H2O2 accumulation plays critical role in black spot disease resistance in roses

Most rose cultivars are susceptible to black spot disease caused by Marssonina rosae. To elucidate the effect of leaf structure, callose deposition and H2O2 metabolism on black spot disease resistance, we measured the wax content and cuticle thicknesses of leaves, the callose, H2O2 accumulation, and the SOD, POD, APX and CAT activity and their related gene expression levels in six Rosa species and cultivars infected with M. rosae. The correlation between black spot disease resistance and leaf structure, callose, and H2O2 accumulation, and the role of H2O2 in response to black spot disease were analyzed.

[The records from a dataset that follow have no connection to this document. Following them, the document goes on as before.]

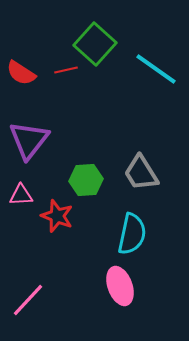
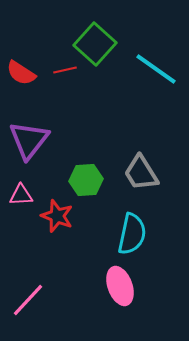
red line: moved 1 px left
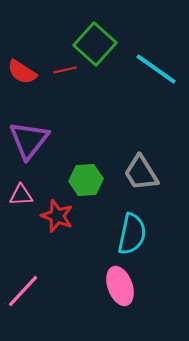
red semicircle: moved 1 px right, 1 px up
pink line: moved 5 px left, 9 px up
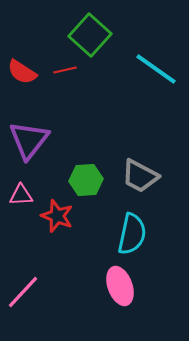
green square: moved 5 px left, 9 px up
gray trapezoid: moved 1 px left, 3 px down; rotated 30 degrees counterclockwise
pink line: moved 1 px down
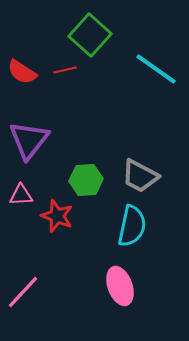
cyan semicircle: moved 8 px up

The results showed that black spot disease resistance was closely related to H2O2 accumulation, and there was a strong significant negative correlation between disease resistance and H2O2 accumulation (P < 0.01). APX, CAT and POD activity and their related gene expression levels, which are related to H2O2 accumulation, were higher in resistant accessions than in susceptible accessions in the early stage of the plant-pathogen interaction. An increase in H2O2 appeared and antioxidant enzymatic activities increased at the late stage of infection with M. rosae in susceptible accessions, which was different from the trend in resistant accessions. Our results demonstrate that an early and rapid response to H2O2 accumulation in black spot disease-resistant rose accessions could be one of the reasons for resistance against M. rosae. Therefore, regulation of ROS during the early response could be a feasible approach for achieving black spot disease resistance in roses.